Arbeitsmarktforscher sehen bis zum Jahr 2010 nur eine zögerliche Besserung auf dem Arbeitsmarkt. Die Zahl der Erwerbstätigen werde bis dahin allenfalls um 200 000 auf rund 39,1 Millionen steigen, geht aus einer am Mittwoch veröffentlichten Langfristprojektion des Nürnberger Instituts für Arbeitsmarkt- und Berufsforschung (IAB) hervor. Im Mai hatten 38,892 Millionen Menschen eine Arbeit.
Erst für das nächste Jahrzehnt rechnen die Arbeitsmarktforscher des zur Bundesagentur für Arbeit (BA) gehörenden Instituts wieder mit einer kräftigeren Zunahme des Job-Angebots. Für das Jahr 2020 gehen sie von rund 40,3 Millionen Erwerbstätigen aus - das wären rund 1,3 Millionen mehr als heute.

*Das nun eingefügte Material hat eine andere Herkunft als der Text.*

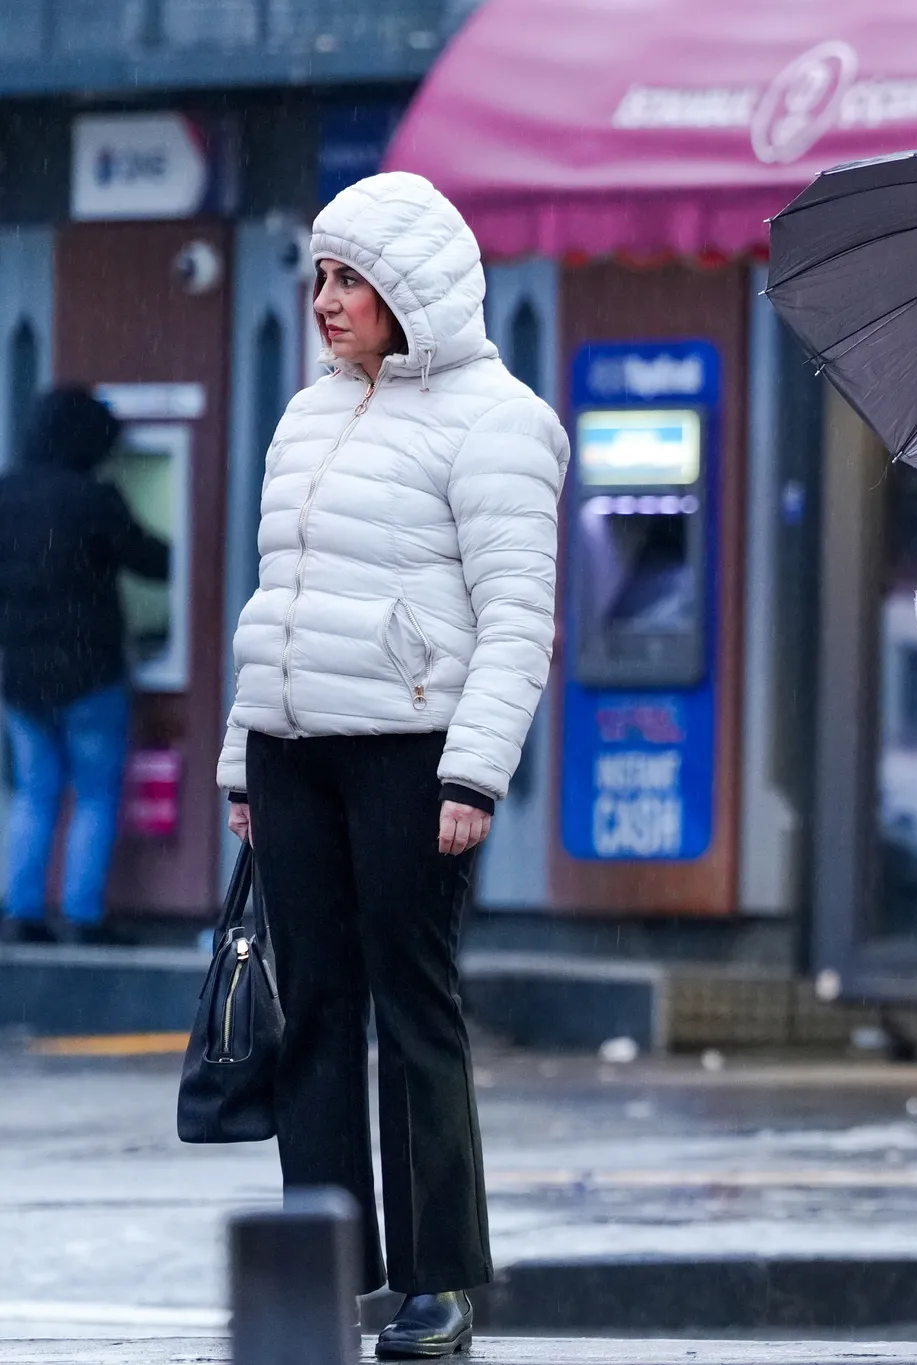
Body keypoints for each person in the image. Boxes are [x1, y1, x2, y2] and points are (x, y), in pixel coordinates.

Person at [218, 172, 567, 1359]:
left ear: (408, 290)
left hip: (413, 754)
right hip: (291, 750)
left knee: (416, 1010)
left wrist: (472, 776)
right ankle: (331, 1268)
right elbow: (277, 596)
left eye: (350, 278)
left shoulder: (499, 419)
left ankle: (439, 1281)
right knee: (313, 1010)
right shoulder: (310, 411)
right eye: (318, 275)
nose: (325, 300)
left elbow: (519, 615)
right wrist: (237, 758)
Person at [0, 388, 169, 945]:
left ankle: (23, 914)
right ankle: (83, 914)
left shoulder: (7, 495)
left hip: (20, 673)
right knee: (94, 793)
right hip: (89, 670)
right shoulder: (95, 498)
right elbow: (155, 562)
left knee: (34, 790)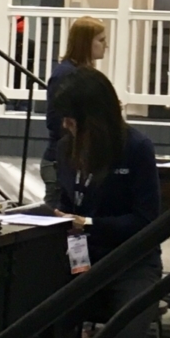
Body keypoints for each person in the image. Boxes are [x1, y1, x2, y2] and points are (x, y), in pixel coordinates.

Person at [46, 67, 161, 338]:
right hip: (81, 264)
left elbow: (146, 221)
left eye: (72, 120)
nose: (67, 127)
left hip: (132, 265)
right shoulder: (65, 149)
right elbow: (64, 202)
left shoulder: (136, 148)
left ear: (94, 116)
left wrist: (89, 223)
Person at [42, 17, 108, 207]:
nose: (106, 45)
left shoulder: (83, 73)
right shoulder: (65, 74)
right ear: (85, 42)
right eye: (101, 40)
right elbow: (55, 120)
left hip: (76, 160)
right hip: (61, 161)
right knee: (57, 217)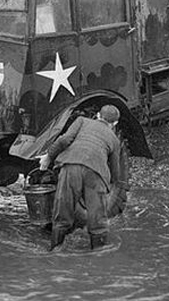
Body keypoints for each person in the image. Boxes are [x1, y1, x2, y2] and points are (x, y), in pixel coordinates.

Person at [39, 104, 125, 250]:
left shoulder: (81, 121)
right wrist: (111, 188)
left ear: (98, 115)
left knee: (62, 215)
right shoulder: (114, 140)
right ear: (115, 123)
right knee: (98, 222)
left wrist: (48, 157)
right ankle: (98, 253)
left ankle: (55, 251)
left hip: (70, 166)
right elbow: (116, 172)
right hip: (96, 174)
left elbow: (64, 140)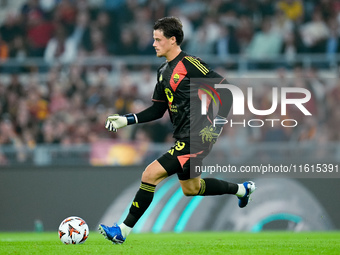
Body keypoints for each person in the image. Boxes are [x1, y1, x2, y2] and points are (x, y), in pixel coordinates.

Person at [99, 17, 256, 244]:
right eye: (153, 39)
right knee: (192, 188)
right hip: (183, 136)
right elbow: (157, 110)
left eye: (158, 39)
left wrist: (216, 127)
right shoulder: (163, 72)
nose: (153, 44)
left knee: (150, 174)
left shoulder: (190, 64)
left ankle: (123, 230)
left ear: (173, 40)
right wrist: (127, 120)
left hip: (197, 137)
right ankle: (242, 190)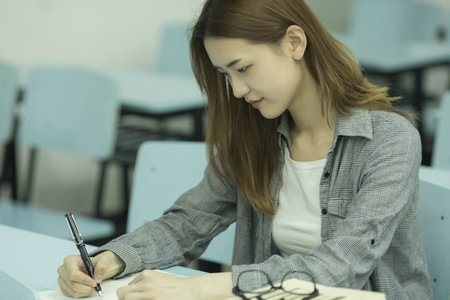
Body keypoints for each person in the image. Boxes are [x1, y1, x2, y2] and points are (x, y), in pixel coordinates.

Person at [57, 0, 432, 299]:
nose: (236, 90)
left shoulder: (390, 139)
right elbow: (187, 224)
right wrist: (109, 260)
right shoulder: (255, 135)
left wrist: (204, 287)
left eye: (243, 68)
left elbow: (342, 266)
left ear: (294, 43)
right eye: (226, 75)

„Weiter abwärts geht es aber auch nicht mehr“
„Einen starken Schub erwarten wir für die kommenden Jahre auf dem Arbeitsmarkt nicht. Weiter abwärts geht es aber auch nicht mehr“, faßte Arbeitsmarktforscher Peter Schnur die Ergebnisse der IAB-Langfristprojektion zusammen. Der Arbeitsmarkt werde auch in Zukunft vom starken Exportwachstum der Wirtschaft profitieren.
Bei unverändert lahmender Binnennachfrage rechnet das IAB in den kommenden 15 Jahren deshalb mit einem durchschnittlichen jährlichen Wirtschaftswachstum von 1,3 Prozent - rund doppelt so viel wie in den vergangenen Jahren.
Nur der Westen profitiert
Die neuen Arbeitsplätze werden nach IAB-Berechnungen vor allem in so genannten unternehmensbezogenen Dienstleistungen wie Softwarehäusern, Markt- und Meinungsforschungsinstituten, Ingenieurbüros und Werbeagenturen entstehen - bis 2020 rund zwei Millionen.
Dagegen setzten sich die Beschäftigungsverluste in der Land- und Forstwirtschaft, im Bergbau und im verarbeitenden Gewerbe fort; dort gingen bis 2020 rund eine Million Stellen verloren. Auch profitiere von dem „leicht positiven Arbeitsmarktrend bis 2020“ ausschließlich der Westen Deutschlands. Im Osten dürften hingegen bis 2020 eine Million Stellen verloren gehen.
Die Folgen des Geburtenrückgangs werden nach IAB-Berechnungen aller Voraussicht nach frühestens im Jahr 2015 den Arbeitsmarkt entlasten. „Bis dahin ist nur mit einer leichten Abnahme des Erwerbspersonenpotentials - der Summe aller arbeitsfähigen Menschen - zu rechnen“, schätzt IAB-Experte Johann Fuchs.
Verschärfter Fachkräftemangel
Erst danach nehme die Zahl der arbeitsfähigen Menschen als Folge der demographischen Entwicklung stark ab. Das IAB rechnet bis zum Jahr 2050 mit einem Rückgang von rund neun Millionen Menschen - von heute 45 Millionen auf dann rund 36 Millionen. Selbst eine jährliche Zuwanderung von Arbeitskräften aus dem Ausland von jährlich rund 200 000 könne diesen Trend nicht stoppen.
Als Folge stark des schrumpfenden Arbeitskräfteangebots rechnen die Arbeitsmarktforscher für die Zukunft mit einem sich akut verschärfenden Fachkräftemangel. „Eine abnehmende Zahl jüngerer Arbeitskräfte könnte in Verbindung mit einem Stillstand der Bildungsentwicklung schon bald zu ernsthaften Problemen bei der Rekrutierung qualifizierter Fachkräfte führen“, warnen die Autoren der Studie.